企業における経営・人事課題の解決および、事業・戦略の推進を支援するリクルートマネジメントソリューションズは、企業の人事担当と管理職(ミドルマネジメント)300名に対し、「マネジメントに対する人事担当者と管理職層の意識調査2021」を実施。「管理職に期待していること」「日々の管理職業務で困っていること」など、調査結果から見える実態について公表した。
会社の組織課題は「次世代リーダーの育成」と「ミドルマネジメントの負担軽減」
人事担当者と管理職に会社の組織課題についてたずねたところ、双方とも選択率1位は「次世代の経営を担う人材が育っていない(人事担当者72.0%、管理職68.0%)」、2位は「ミドルマネジメント層の負担が過重になっている(人事担当者71.3%、管理職64.0%)」だった。
管理職に求められることは「メンバーの育成」と「業務改革」
人事担当者に「管理職に期待していること」をたずねたところ、もっとも選ばれた項目は、「メンバーの育成」(47.3%)。次いで、「業務改善」(34.0%)、「担当部署の目標達成/業務完遂」(30.0%)が続いた。

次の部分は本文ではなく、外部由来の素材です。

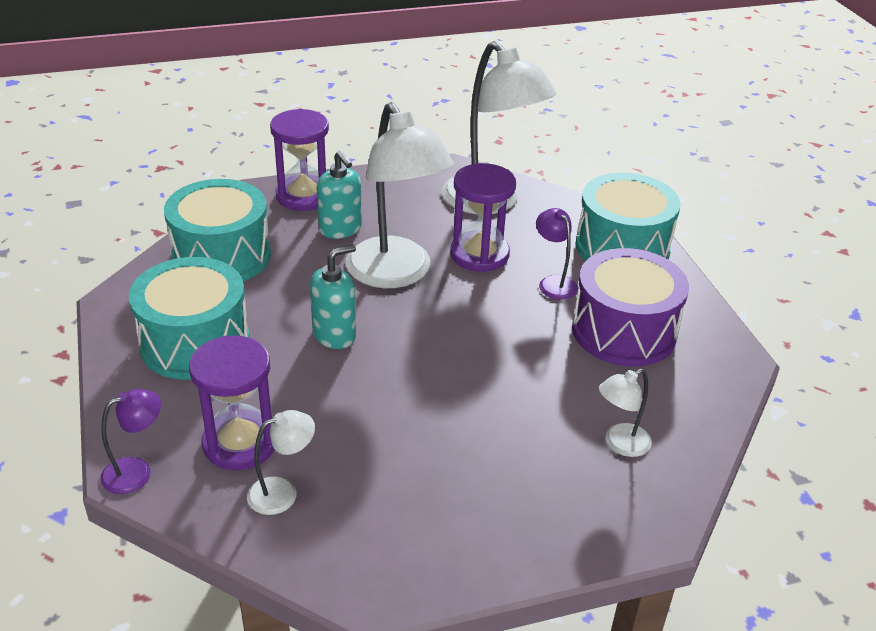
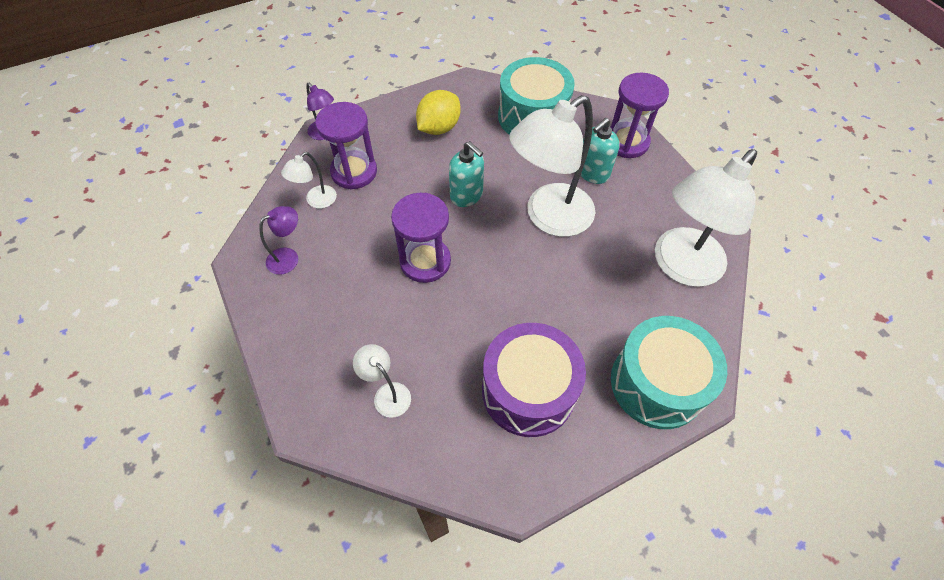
camera: 80 degrees right, 20 degrees up
turquoise drum [129,257,250,380] -> yellow lemon [416,90,461,135]
white lamp [247,410,315,515] -> white lamp turned 75 degrees clockwise [281,152,337,208]
purple hourglass [450,163,516,272] -> purple hourglass moved to [391,193,451,283]
purple lamp [536,208,578,300] -> purple lamp moved to [259,206,298,275]

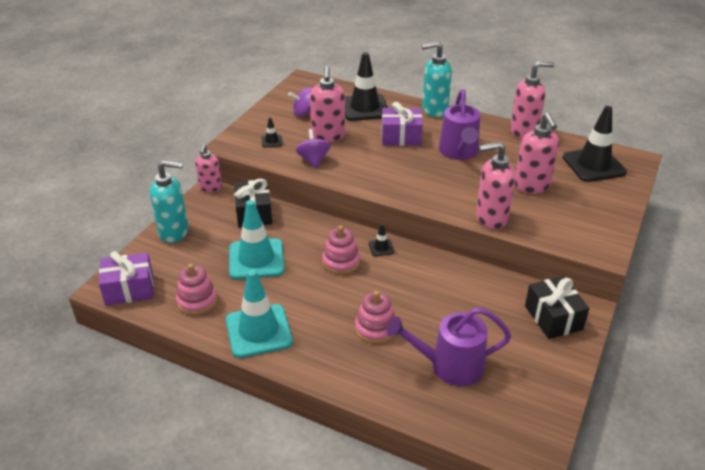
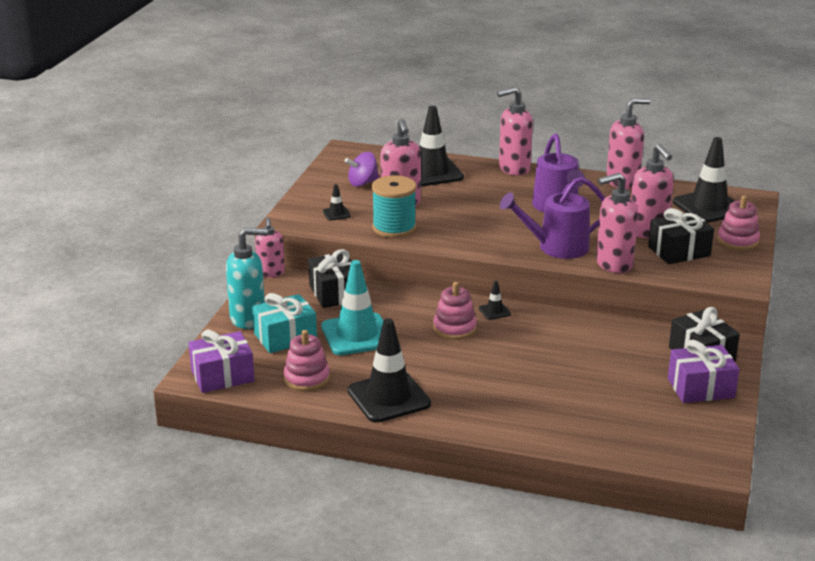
camera: 10 degrees left, 10 degrees down
turquoise traffic cone [226,269,293,358] -> black traffic cone [348,318,431,423]
purple spinning top [296,129,330,168] -> turquoise spool [372,175,416,238]
pink stacking toy [355,291,395,344] -> pink stacking toy moved to [717,195,760,251]
purple gift [382,102,423,146] -> purple gift moved to [668,340,740,403]
purple watering can [387,307,511,386] -> purple watering can moved to [500,176,605,259]
turquoise soap dispenser [421,41,452,117] -> pink soap dispenser [497,87,533,176]
none -> turquoise gift [252,293,317,353]
none -> black gift [648,208,714,264]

また、管理職層に「管理職として重要な役割」をたずねたところ、「メンバーの育成」(47.3%)、「業務改善」(34.0%)、「会社・事業の戦略テーマ(重点テーマ)の推進」(33.3%)が選ばれた。
人事担当者、管理職層とも管理職の役割として「メンバーの育成」をもっとも重要な役割と捉えているという結果は、2020年に行った調査結果とも共通している。また、人事担当者、管理職ともに次いで選ばれたの「業務改善」については、2020年に人事担当者が重要視していたものと違った結果に(2020年に人事担当者が2番目に重要視していたのは「担当部署の目標達成/業務完遂」)。変化の激しい1年のなかで、これまでとは違う対応やマネジメントスタイルがより求められていると推測される。
管理業務で困っていること「メンバーの育成」「業務改革」「新価値・イノベーションの創造」
管理職層に日々の管理職業務で「困っていること」をたずねたところ、「メンバーの育成」(48.7%)、「業務改善」(45.3%)、「新価値・イノベーションの創造」(42.7%)が選ばれた。
「メンバーの育成」や「業務改善」は、管理職が考える重要な役割でも上位に。一方「新価値・イノベーションの創造」は、重要な役割としては選択率5位だったが、困っていることとしては3位に挙げられていた。
「新価値・イノベーションの創造」は、ニューノーマル時代におけるビジネスモデルの転換など一気にその必要性が増したことにより、管理職層にとっても目前の課題として差し迫ってきているものと予想される。
また、「重要な役割」においては、管理職層と人事の選択率の差がもっとも大きい項目となった。第一線にいる管理職は変化の必要性を強く感じているが、会社・人事のサポートが遅れている可能性も考えられるという。
実行型組織から学習型組織への転換が徐々に進みつつある
次に、管理職層が担当している組織について調べた。Aの選択肢で表される組織像は、方針や仕事の進め方は固定的で、決定した目標を効率的に実行していくことが業績達成へとつながるような、以前から多かった「実行型」のマネジメントが有効な組織。
一方、Bの選択肢で表されるような組織は、先が読みづらく変化のスピードが速い環境下にあり、その変化に合わせて個人や組織が学習しながら自律して判断をしていく「学習型」のマネジメントが有効な組織である。
結果を見ると、1~8までの設問においてはAの選択率のほうが高いものの、Bの選択率も40%台に達している。9、10の設問についてはBの選択率のほうが高い結果となった。従来多かった実行型の組織から、学習型組織への転換が進みつつあることが想定される。
また、Bの選択率が高かった9、10の設問は、自律的な判断や仕事への意味づけの必要性の項目。管理職から部下への関わりにおいては、より自律を促す働きかけが求められるようになると考えられる。
メンバーの自律性を高めて新価値創造へつなげる
「会社は社員にキャリア自律を求めている」の選択率(「そう思う」「ややそう思う」合計)が、77.4%、「社員のキャリア自律を進めるべきだ」の選択率が84.0%だった。